The attack that drove "green jobs czar" Van Jones from the White House last week is an attack on labor and on workers' best hope for good jobs. If labor wants to promote green jobs, labor should embrace Van Jones -- publicly, loudly, and fast -- at the upcoming AFL-CIO Convention.
Van Jones is a proven friend of labor, who has fought to see that green jobs are good jobs with labor rights and fair labor standards. If ever there was a time for that old labor slogan "An injury to one is an injury to all" it is the injury that has been done to Van Jones. For it is an injury to every American worker who hopes that the crisis in our economy can be addressed by putting people to work building a new green economy.
As founder of Green for All and author of the best-seller, The Green Collar Economy, Van Jones put the issue of green jobs on the political map. Eager to catch the green jobs wave, the Obama dministration brought Van Jones in as "special adviser for green jobs" at the Council on Environmental Quality. But last month Glenn Beck's Fox News' show began dredging up calumnies from Jones's past -- all information which admittedly had long been publicly available on the web. (Yes, that's the Glenn Beck who said "This president has exposed himself as a guy over and over and over again who has a deep-seated hatred for white people.") This Sunday, Jones self-sacrificingly resigned to avoid becoming a distraction for the Obama administration.

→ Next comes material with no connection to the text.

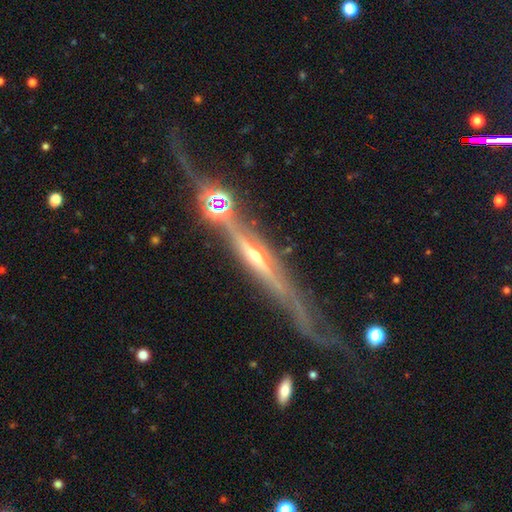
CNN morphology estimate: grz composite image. It shows a featured or disk galaxy (85%) viewed edge-on (90%) with a rounded central bulge (74%). Merging: none (51%).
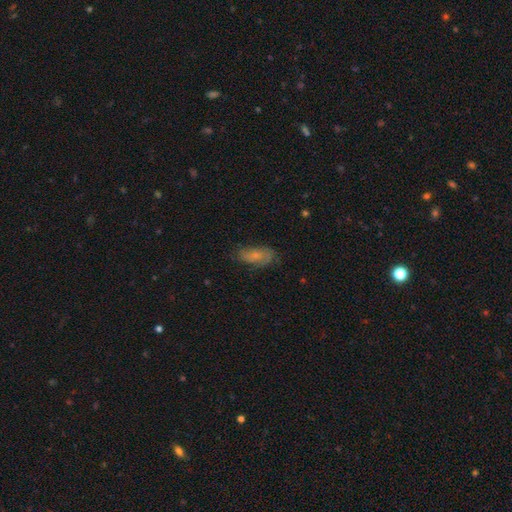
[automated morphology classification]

The campaign against Jones is the tip of the wedge for a far broader campaign against organized labor, protection of the environment, and green jobs.
Credit for starting the campaign that drove Van Jones from office is claimed by Phil Kerpen, Policy Director of Americans for Prosperity. What's their agenda?
"Workers increasingly believe, for good reason, that unions either provide little in return for their dues or work against their interests."
Kerpen says his defeat of clean-energy legislation is his "No. 1 legislative priority." His group ran a "Hot Air Tour" under the slogan "Global Warming Alarmism: Lost Jobs, Higher Taxes, Less Freedom."
Finally, Kerpen gets to attack both labor and the environment by attacking green jobs: "Green jobs are not economic jobs but political jobs, designed to funnel vast sums of taxpayer money to left-wing labor unions, environmental groups, and social justice community organizers." Kerpen and Beck devoted a whole show to "exposing" the union-backed Apollo Alliance as a sinister conspiracy to unite social justice, environmental protection, and labor around the green jobs program.
Where does the money come from? According to Kevin Grandia of the watchdog group DeSmogBlog:
The AFP is the third largest recipient of funding from the Koch Family Foundations. Before 2003, when the AFP was still named the Citizens for a Sound Economy Foundation, it received $18,460,912 in funding. 84% of that funding came from the Koch Family Foundations ($12,906,712) and the Scaife Family Foundations ($2,510,000). Koch Family Foundations is funded by Koch Industries. According to Forbes, Koch Industries is the second largest privately-held company, and the largest privately owned energy company, in the United States. Koch industries has made its money in the oil business, primarily oil refining. Presently, it holds stakes in pipelines, refineries, fertilizer, forest products, and chemical technology.
Koch Industries, by the way, employed the union-busting Faegre & Benson law firm, which, according to its website, specializes in anti-union campaigns and withdrawing from pension plans.
Green for All, the green jobs organization founded by Van Jones, is circulating a petition, "Stand with the Green Jobs Movement." The supporting statement say, "Like the great social justice movements of the 20th century, our movement for an inclusive green economy is based in the most fundamental American values: equality, justice, and opportunity for all.
In the face of tactics intended to frighten and divide, we must stand together around the core values that unite us.
Stand with our movement. Sign the petition.
The petition simply says:
"I stand for an inclusive green economy based in the most fundamental American values: equality, justice, and opportunity for all."
If labor wants to stand with the green jobs movement -- and if it wants to roll back the right-wing attack on our unions, our environment, and our green jobs -- it should ask Van Jones to launch the next phase of the green jobs movement by addressing its convention this week.